▶ **BRIEF**:
Going through the lines below, tally those that include "means", and give only the number.

◇ ◇ ◇ ◇

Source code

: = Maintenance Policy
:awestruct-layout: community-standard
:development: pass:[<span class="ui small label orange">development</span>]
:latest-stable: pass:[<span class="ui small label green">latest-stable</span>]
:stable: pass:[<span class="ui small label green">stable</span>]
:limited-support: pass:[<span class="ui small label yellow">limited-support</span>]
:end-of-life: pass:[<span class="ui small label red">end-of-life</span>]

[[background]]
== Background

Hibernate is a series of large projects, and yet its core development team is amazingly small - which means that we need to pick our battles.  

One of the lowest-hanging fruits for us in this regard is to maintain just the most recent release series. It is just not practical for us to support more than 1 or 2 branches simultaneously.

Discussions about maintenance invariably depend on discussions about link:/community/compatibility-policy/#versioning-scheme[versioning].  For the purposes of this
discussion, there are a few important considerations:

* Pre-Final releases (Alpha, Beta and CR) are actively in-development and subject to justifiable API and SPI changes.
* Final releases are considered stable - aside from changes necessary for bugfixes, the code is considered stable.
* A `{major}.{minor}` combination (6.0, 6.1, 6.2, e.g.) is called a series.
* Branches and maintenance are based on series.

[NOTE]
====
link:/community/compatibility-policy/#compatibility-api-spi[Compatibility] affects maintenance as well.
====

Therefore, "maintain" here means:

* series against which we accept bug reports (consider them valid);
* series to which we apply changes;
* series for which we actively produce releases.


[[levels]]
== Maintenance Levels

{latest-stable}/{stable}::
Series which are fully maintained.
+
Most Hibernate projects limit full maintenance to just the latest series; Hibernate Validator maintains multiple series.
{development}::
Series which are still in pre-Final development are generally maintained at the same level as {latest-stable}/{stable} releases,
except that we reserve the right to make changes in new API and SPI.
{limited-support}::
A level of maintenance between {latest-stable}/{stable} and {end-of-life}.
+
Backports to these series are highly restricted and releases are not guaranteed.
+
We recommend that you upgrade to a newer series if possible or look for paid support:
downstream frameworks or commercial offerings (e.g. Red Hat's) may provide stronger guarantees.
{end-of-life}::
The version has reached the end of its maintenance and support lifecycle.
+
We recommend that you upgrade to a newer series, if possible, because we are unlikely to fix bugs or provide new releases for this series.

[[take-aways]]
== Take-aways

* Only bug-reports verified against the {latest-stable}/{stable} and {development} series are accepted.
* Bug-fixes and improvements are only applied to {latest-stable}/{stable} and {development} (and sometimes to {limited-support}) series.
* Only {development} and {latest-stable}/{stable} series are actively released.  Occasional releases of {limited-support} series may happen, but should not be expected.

◇ ◇ ◇ ◇

▶ **RESULT**:
2